Henry zarif deri kanepesinde otururken ince parmaklarıyla ritmik bir şekilde masaya vurdu.
Serin bir şekilde kemerli kaşları, belirgin burnu ve keskin hatları onu son derece yakışıklı gösteriyordu, anlamlı gözleri kibirle doluydu.
İnce ve kaslı vücudu tartışılmaz bir şekilde erkeksiydi. Pahalı, özel dikilmiş siyah takım elbisesi içinde kraliyet ailesinden biri gibi zarif ve sofistike görünüyordu.
Başlangıçta takside ilk kez uyuyakalmasının bir anormallik olduğunu düşünmüştü.
Ancak, ikinci kez tekrar uyuyakaldı. Zahmetsiz ve rahat bir uyku oldu.
Bundan önce uykusuzlukla mücadele ediyordu, beş yıl önceki o gece tek istisnaydı.
Beş yıl önceki aynı kız olabilir mi?
Henry, Monique hakkındaki kağıtları alırken zarif ofis koltuğuna uzandı, gözleri parlak ve kaşları hafifçe merakla kalkmıştı.
Kağıtları çevirdiğinde ilk gördüğü şey Monique Xander'ın bir fotoğrafıydı. 18 yaşındayken üniversite kayıt formundaydı ve genç yüzündeki tüm düzgün hatlar açıkça görülebiliyordu. Dudakları hafifçe yukarı doğru kıvrılmış, hafif bir gülümseme oluşturuyordu.
Sonra acele etmeden kağıtları okumaya devam etti. Çalışanları, kısa sürede bu kadar kapsamlı bilgi elde edebilecek şekilde iyi eğitilmişlerdi.
Monique Xander şu anda 23 yaşındaydı. Annesi Miranda Xander kocasını aldattığı ve boşandığı için iki yaşından beri büyükbabası tarafından büyütülmüştü. Büyükbabası sekiz yaşındayken vefat etti ve ölümünden önce onu amcası Zephyrus Xander'a emanet etti. Hamile kalıp okulu bıraktığı 18 yaşına kadar amcasıyla kaldı.
Ayrıca B Şehrindeki en iyi üniversite olan H Üniversitesi'nden Monique'in sınıf arkadaşıyla bir röportaj da vardı.
Monique Xander okulu bıraktığında üç haftalık hamileydi ve karnında zaten hafif bir şişlik vardı. Öğrenciler arasında zengin biri tarafından maddi olarak desteklendiğine dair yaygın söylentiler vardı. Atasözünün dediği gibi, kötü haberin kanatları vardır. Monique o zamanlar üniversitede hızla bir konuşma konusu haline geldi.
Bazı komşular da Monique Xander'ın iyi notları ve davranışları olan zeki bir kız olduğu yorumunu yaptı. Genç yaşta kandırılması ve hamile kalması utanç vericiydi.
Henry okumaya devam ederken gözleri düştü. Simsiyah gözlerindeki soğukluk geliştikçe, cehennemden bir Asura gibi gerçekten korkutucu görünüyordu.
Araba kullanırken yüzünü görmüştü ve saf ve masum göründüğünü düşünmüştü. Daha iyi standartlara sahip biri olduğunu düşünmüştü.

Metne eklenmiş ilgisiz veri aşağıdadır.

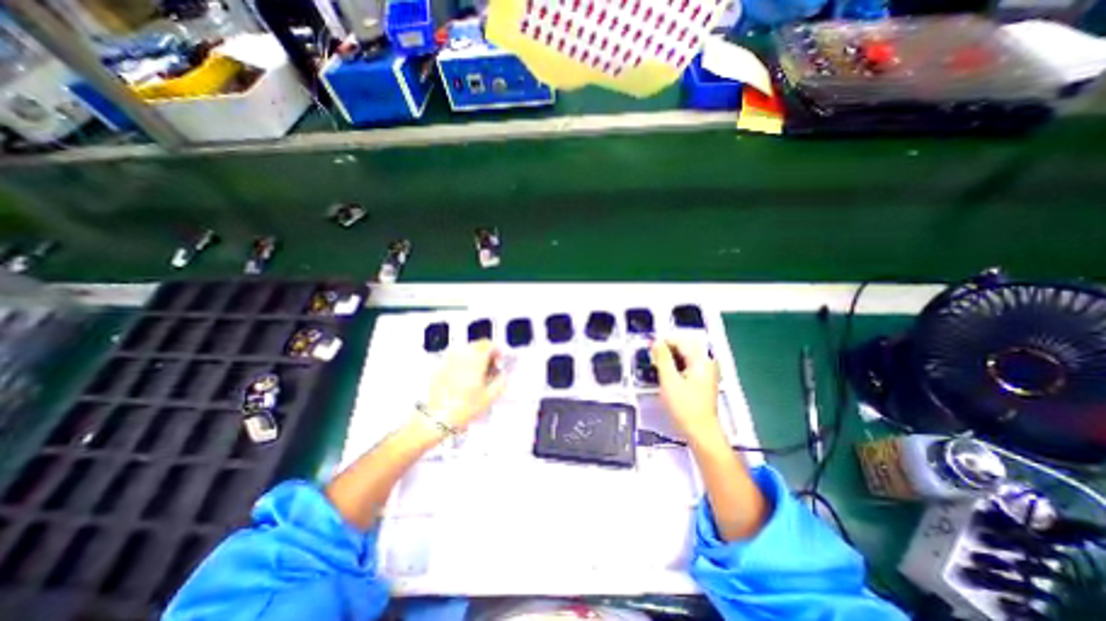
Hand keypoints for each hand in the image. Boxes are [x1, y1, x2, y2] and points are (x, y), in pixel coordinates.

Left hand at [425, 338, 505, 430]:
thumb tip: (502, 374)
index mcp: (476, 358)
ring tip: (476, 373)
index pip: (489, 344)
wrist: (437, 417)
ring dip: (474, 357)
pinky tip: (463, 378)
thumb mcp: (490, 396)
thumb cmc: (465, 407)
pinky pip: (454, 358)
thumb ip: (501, 381)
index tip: (499, 361)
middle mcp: (462, 354)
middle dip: (486, 353)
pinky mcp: (439, 366)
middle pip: (477, 345)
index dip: (497, 351)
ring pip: (465, 350)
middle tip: (489, 368)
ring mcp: (449, 359)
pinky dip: (462, 363)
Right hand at [650, 336, 726, 443]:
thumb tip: (656, 341)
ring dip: (671, 360)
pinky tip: (668, 378)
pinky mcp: (703, 382)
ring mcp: (707, 373)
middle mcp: (706, 363)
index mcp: (700, 360)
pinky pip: (688, 366)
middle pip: (684, 348)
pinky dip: (677, 368)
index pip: (680, 341)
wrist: (701, 432)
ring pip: (685, 357)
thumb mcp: (669, 380)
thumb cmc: (684, 406)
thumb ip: (662, 358)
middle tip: (653, 361)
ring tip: (658, 370)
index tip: (649, 350)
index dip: (663, 343)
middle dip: (667, 351)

Yüksek standartlara sahip biriyse neden öylece odasına girsin ki?
Bir fahişe olmalıydı.
Onun gibi bir kadının yanında rahatça uyuyakalmasına inanamıyordu, ironi çok güçlüydü.
Sonra, diğer adamlarla flört ettiği düşüncesi aklından geçti…

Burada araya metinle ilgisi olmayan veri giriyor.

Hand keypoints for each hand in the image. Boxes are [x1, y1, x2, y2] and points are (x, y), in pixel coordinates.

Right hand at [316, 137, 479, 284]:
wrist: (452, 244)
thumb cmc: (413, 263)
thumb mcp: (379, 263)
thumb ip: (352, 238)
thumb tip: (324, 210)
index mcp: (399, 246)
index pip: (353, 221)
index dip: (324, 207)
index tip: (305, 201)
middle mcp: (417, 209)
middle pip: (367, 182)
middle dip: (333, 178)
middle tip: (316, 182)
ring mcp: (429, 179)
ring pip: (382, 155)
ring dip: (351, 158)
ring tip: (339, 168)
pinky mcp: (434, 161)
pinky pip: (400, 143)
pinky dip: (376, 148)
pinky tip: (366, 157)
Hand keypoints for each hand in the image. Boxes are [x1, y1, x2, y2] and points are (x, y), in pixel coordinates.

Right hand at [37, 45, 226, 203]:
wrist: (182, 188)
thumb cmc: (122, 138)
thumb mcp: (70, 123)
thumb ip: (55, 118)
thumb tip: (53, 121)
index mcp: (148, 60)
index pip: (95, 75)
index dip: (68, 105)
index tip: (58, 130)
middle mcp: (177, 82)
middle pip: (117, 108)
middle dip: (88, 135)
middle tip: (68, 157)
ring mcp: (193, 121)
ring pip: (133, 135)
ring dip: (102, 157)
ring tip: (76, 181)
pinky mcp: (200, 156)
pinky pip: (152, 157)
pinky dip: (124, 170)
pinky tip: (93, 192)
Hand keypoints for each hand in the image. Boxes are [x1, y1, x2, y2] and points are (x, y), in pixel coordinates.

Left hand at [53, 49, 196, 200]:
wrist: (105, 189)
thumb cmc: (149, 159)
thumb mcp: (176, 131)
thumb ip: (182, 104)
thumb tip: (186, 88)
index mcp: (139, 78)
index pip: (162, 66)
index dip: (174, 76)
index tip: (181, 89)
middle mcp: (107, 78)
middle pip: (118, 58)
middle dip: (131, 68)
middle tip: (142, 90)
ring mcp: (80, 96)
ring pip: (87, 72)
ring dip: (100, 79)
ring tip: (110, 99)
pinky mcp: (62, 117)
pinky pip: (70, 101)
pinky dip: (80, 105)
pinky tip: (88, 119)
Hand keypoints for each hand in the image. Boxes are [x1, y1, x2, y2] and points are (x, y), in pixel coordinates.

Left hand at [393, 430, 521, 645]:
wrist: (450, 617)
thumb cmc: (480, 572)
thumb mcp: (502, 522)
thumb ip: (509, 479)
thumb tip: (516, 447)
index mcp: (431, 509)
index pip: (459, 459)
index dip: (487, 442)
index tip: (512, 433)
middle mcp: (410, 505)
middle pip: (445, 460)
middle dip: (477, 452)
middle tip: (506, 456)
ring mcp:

Gerçekten rahatsız hissetti.
…
Gösterişli neon ışıkları, hareketli caddede küçük periler gibi ritmik bir şekilde parlıyordu.

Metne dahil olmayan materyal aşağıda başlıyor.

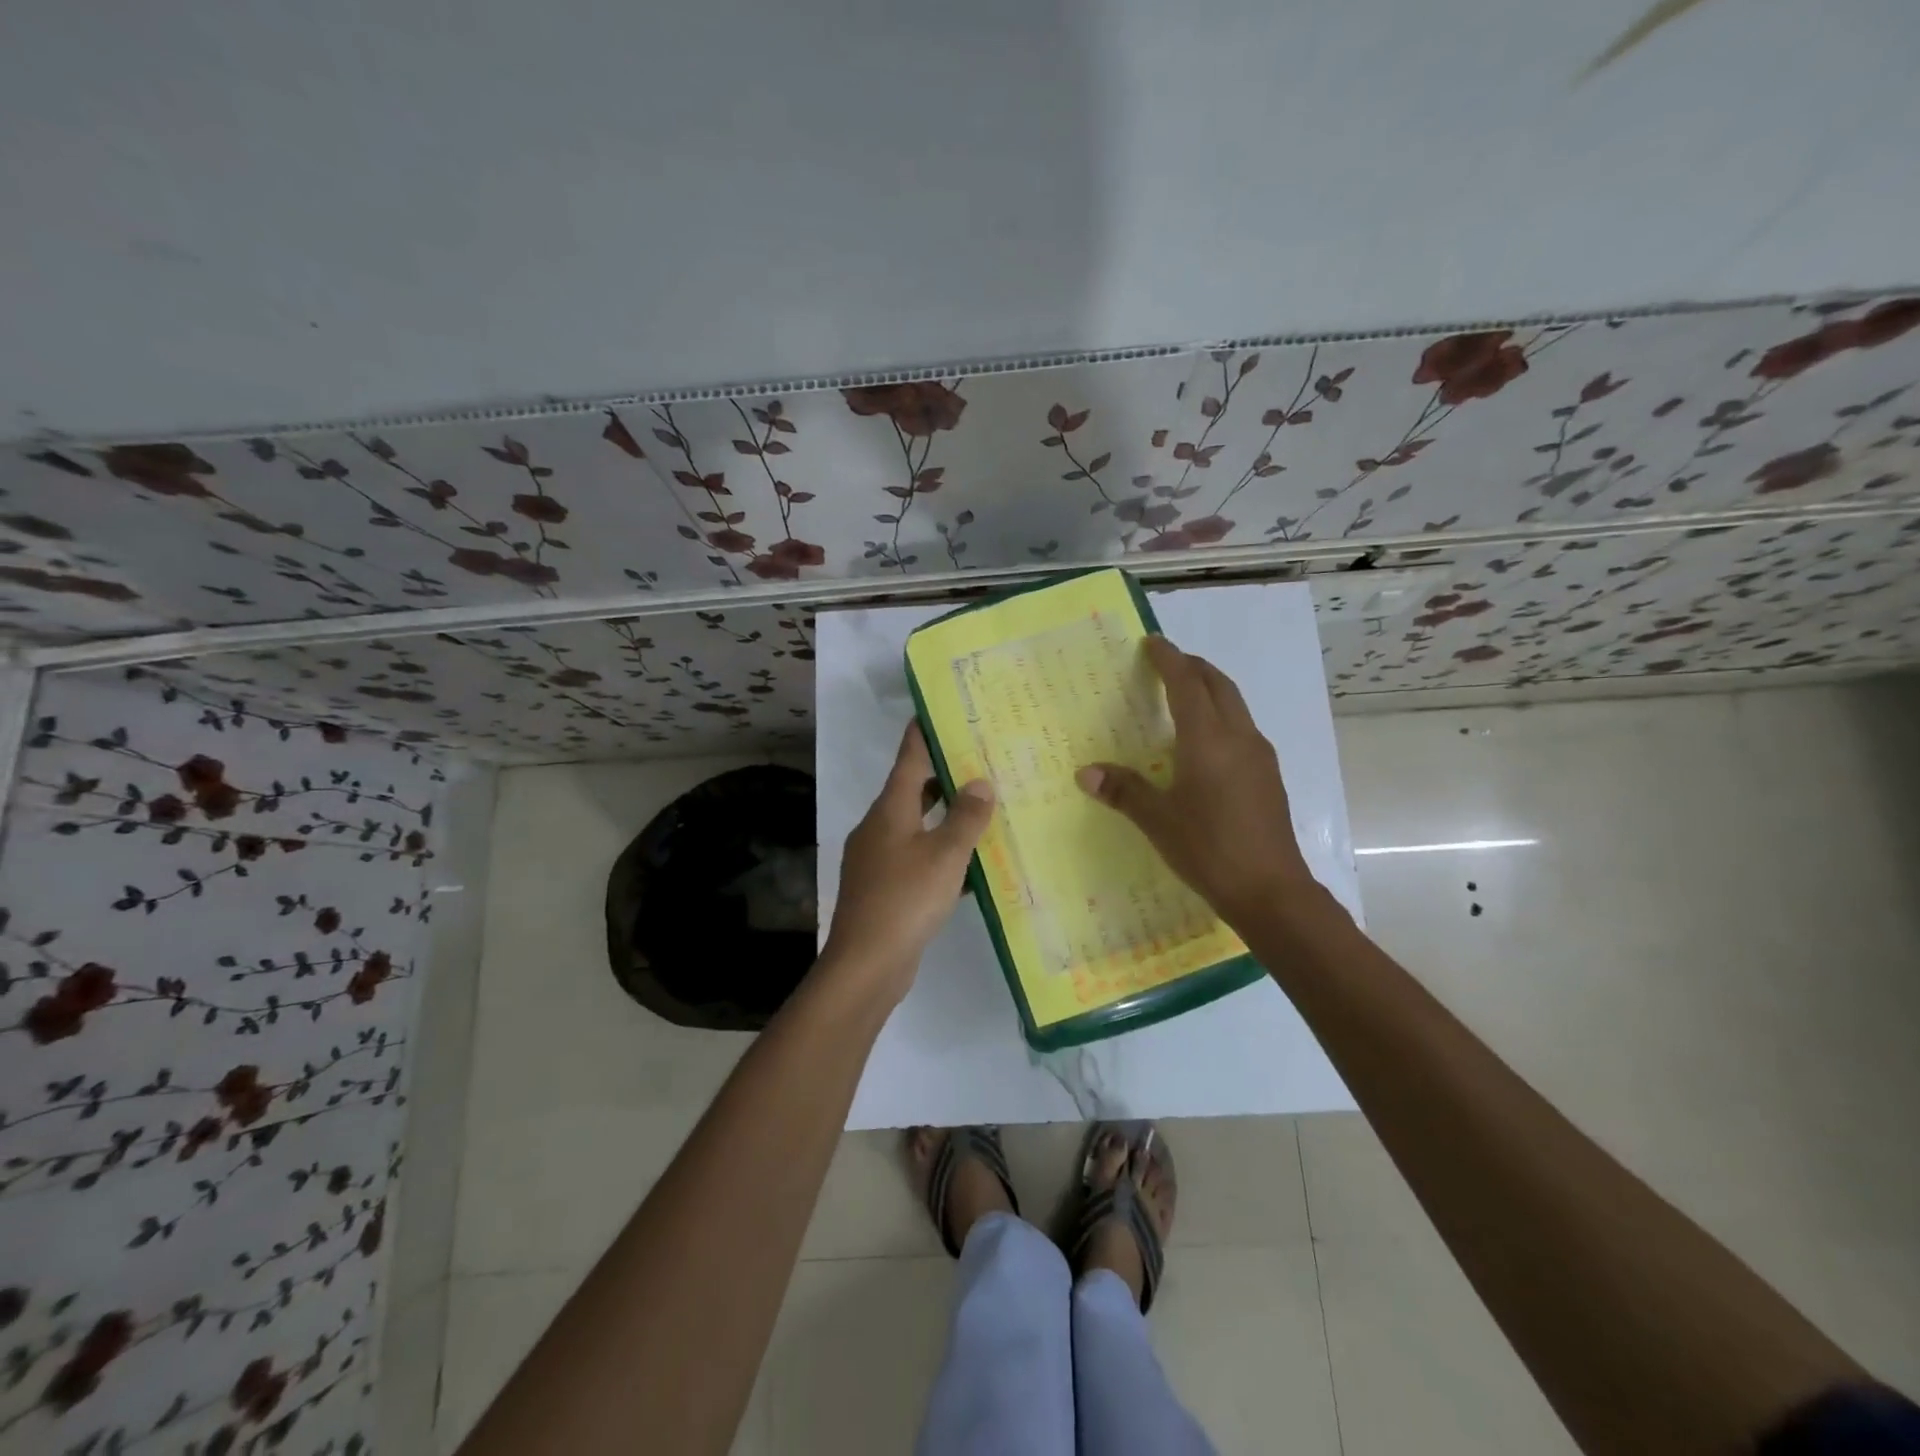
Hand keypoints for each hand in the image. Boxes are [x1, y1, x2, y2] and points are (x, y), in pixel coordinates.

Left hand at [822, 722, 994, 1000]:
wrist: (866, 964)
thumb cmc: (906, 899)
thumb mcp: (945, 855)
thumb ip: (965, 817)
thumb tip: (980, 782)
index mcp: (889, 810)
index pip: (908, 758)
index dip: (923, 733)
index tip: (939, 710)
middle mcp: (879, 827)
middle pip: (913, 790)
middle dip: (944, 776)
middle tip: (981, 762)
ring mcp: (878, 859)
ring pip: (917, 826)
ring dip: (945, 818)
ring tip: (983, 810)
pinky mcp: (884, 888)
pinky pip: (917, 858)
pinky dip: (941, 854)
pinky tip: (971, 866)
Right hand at [1076, 635, 1317, 926]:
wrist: (1271, 891)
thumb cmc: (1209, 850)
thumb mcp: (1158, 821)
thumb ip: (1124, 791)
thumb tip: (1086, 772)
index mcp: (1208, 740)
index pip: (1187, 684)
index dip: (1169, 659)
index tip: (1152, 642)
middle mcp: (1238, 737)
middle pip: (1218, 685)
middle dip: (1193, 666)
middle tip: (1167, 662)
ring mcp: (1259, 756)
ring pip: (1235, 705)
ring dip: (1210, 689)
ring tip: (1184, 694)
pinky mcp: (1268, 775)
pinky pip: (1242, 727)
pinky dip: (1221, 715)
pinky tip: (1205, 741)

Küçük Nomi çok mutluydu çünkü annesi bir önceki gün ona yemek kabı getirdiği için onu ödüllendireceğine söz vermişti.
Caddenin yakınındaki bir oyuncak dükkanında durdular ve Küçük Nomi içinde pilleri olduğu için konuşabilen bir Dora peluş oyuncak seçti.
"Hey, Dora the Explorer!"
"Anneciğim, bak. Dora the Explorer!" Küçük Nomi oyuncağı gerçekten çok sevdi. Oyuncağın arkasına saklandı ve rol yaptı.
"Hırsız, çalma! Hırsız, çalma!" Monique de oyuna katıldı.
Küçük Nomi kıkırdadı, gülümsemesi açan bir çiçek kadar muhteşemdi.
Monique de kıkırdamaya başladı.
Sonra Küçük Nomi ön koltukta itaatkârca otururken oyuncakla oynarken bir yolcunun isteğini kabul etti.
Küçük Nomi geç olmaya başlayınca Dora'yı kollarında uyuyakaldı.
"Stormchase isteğinizi kabul ediyor."
Monique her zamanki gibi alınış ve bırakılış noktalarını kontrol etmek için telefonunu aldı. Yolcuyu RK Bar'dan alıp Ruby Star Sokağı'na bırakması gerekiyordu.
Amcasının evinin olduğu sokaktı.
Monique adresi kontrol ettikten sonra şaşkına döndü, koyu parlak gözlerinde bir panik belirtisi belirdi.
İsteği iptal etmek istedi ama yanındaki derin uykuda olan Küçük Nomi'ye bakmak için duraksadı. Daha fazla para kazanmak için isteği isteksizce kabul etmeye devam etti.
Taksisini barın yakınındaki bir ara sokağa sabit bir şekilde park etti. Bulanık ışıklar altında insanlar sarhoştu.